#### MATERIAL FOR THIS TASK
*** Begin section ***

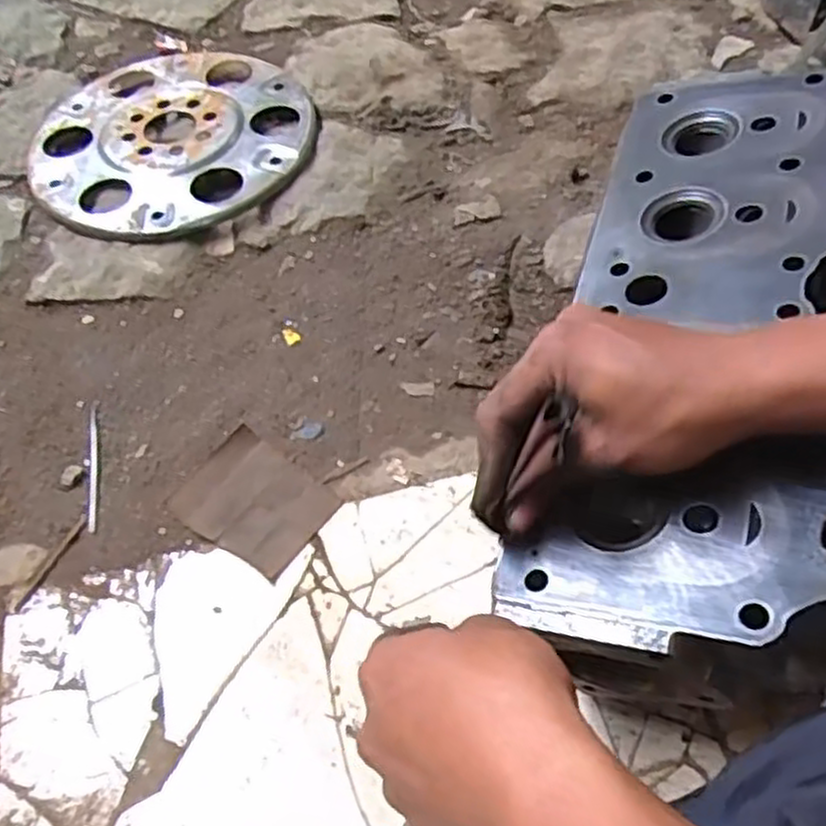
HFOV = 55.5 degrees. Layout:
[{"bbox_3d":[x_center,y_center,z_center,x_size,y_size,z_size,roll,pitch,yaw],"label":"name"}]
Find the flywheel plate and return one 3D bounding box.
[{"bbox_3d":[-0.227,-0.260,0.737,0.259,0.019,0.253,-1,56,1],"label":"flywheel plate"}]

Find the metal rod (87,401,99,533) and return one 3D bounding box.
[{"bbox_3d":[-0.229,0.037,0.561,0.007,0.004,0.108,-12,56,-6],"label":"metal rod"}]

*** End section ***
*** Begin section ***

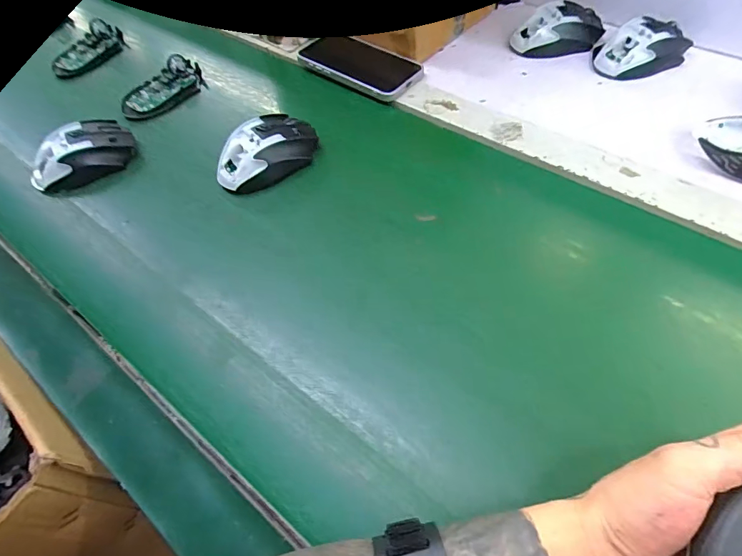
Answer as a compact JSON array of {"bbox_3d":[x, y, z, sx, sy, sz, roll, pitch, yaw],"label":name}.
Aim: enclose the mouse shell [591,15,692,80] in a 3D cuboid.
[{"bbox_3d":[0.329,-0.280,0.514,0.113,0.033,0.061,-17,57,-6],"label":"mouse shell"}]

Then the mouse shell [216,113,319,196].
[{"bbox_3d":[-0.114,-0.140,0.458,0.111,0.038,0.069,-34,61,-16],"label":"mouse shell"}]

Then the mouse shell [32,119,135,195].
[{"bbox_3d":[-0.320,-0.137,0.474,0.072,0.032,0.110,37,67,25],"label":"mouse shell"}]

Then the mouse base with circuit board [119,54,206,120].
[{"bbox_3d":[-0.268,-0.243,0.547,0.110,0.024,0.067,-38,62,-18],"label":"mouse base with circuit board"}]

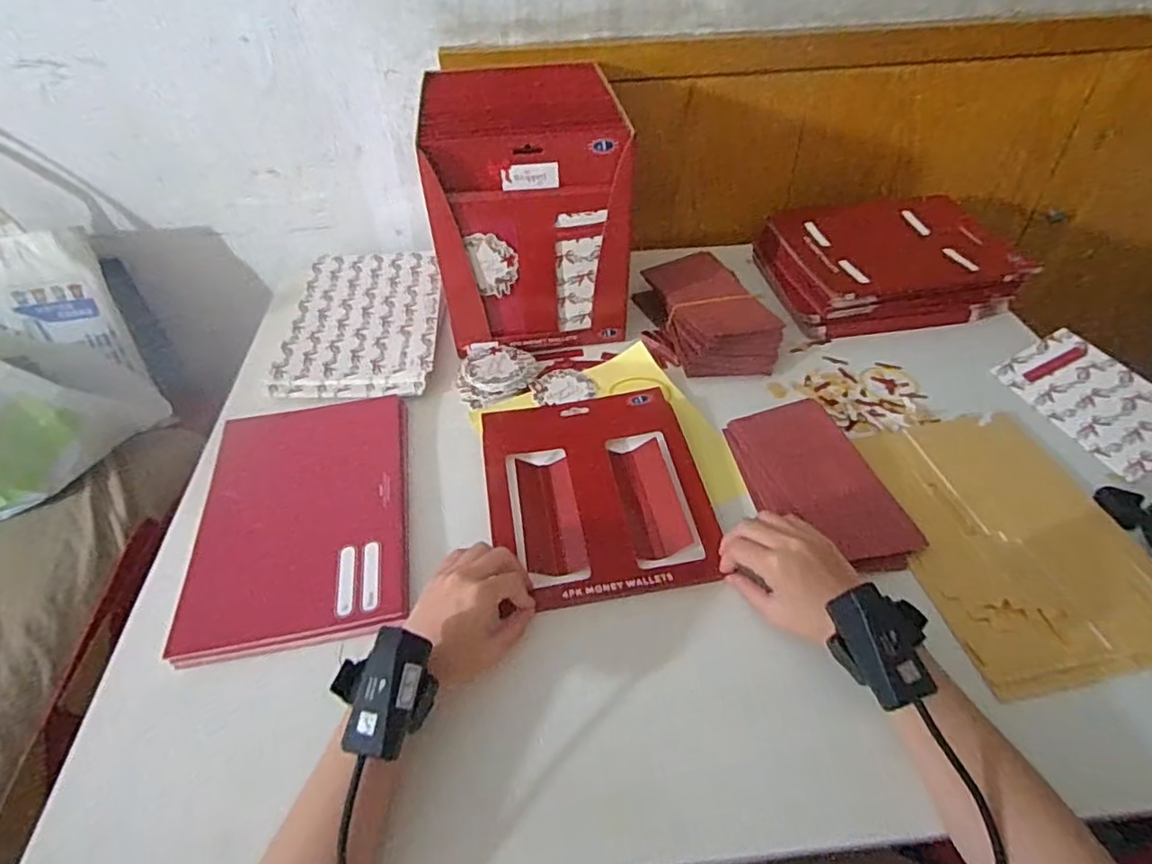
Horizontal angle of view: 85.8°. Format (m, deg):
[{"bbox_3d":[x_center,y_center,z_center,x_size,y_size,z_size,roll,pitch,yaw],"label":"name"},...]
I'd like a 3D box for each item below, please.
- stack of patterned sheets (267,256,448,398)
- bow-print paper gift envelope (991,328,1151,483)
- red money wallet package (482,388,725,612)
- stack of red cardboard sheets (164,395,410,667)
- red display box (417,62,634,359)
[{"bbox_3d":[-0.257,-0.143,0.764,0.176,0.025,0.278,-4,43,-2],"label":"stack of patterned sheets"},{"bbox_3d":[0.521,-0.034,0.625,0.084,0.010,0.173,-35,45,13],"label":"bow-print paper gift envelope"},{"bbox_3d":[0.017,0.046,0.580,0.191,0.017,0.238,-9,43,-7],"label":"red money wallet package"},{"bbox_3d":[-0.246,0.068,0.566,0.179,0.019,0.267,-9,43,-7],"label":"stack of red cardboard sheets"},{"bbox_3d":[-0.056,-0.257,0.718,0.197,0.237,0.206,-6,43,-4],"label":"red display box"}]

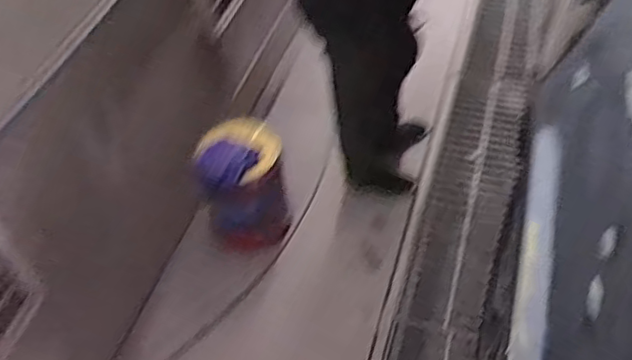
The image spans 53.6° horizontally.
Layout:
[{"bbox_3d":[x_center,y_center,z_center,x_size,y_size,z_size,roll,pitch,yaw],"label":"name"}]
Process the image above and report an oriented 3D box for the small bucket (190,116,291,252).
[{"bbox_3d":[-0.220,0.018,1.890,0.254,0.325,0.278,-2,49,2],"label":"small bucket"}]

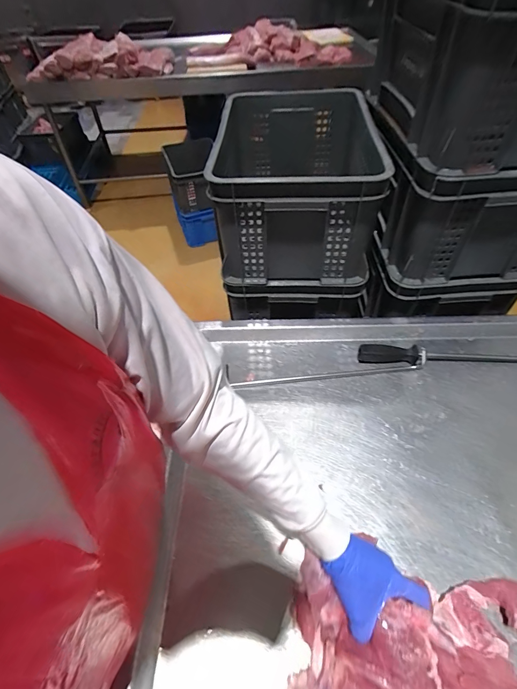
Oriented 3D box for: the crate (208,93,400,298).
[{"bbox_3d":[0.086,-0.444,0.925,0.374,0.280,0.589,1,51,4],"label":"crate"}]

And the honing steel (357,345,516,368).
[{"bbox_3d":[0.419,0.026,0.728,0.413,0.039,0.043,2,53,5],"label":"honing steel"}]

*** End section ***
*** Begin section ***

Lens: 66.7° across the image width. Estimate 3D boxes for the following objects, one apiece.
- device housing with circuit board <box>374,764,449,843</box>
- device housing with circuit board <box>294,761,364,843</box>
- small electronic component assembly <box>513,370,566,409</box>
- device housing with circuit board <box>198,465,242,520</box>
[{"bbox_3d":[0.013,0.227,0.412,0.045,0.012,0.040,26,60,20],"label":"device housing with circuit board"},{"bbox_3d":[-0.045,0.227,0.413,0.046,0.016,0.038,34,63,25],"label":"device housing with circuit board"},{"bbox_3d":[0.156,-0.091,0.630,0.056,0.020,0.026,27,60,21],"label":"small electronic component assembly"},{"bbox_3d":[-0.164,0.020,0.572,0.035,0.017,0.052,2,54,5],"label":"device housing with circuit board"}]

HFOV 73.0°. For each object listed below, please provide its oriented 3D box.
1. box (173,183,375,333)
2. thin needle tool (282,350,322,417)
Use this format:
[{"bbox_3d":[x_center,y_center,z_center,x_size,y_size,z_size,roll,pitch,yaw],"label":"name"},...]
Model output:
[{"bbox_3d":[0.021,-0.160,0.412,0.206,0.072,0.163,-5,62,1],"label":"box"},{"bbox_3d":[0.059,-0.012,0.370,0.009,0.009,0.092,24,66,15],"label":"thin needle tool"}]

*** End section ***

Lines above that have "below": copy each of them.

I'd like a 3D box for each item below, please.
HFOV 73.0°. For each object listed below, please provide its oriented 3D box.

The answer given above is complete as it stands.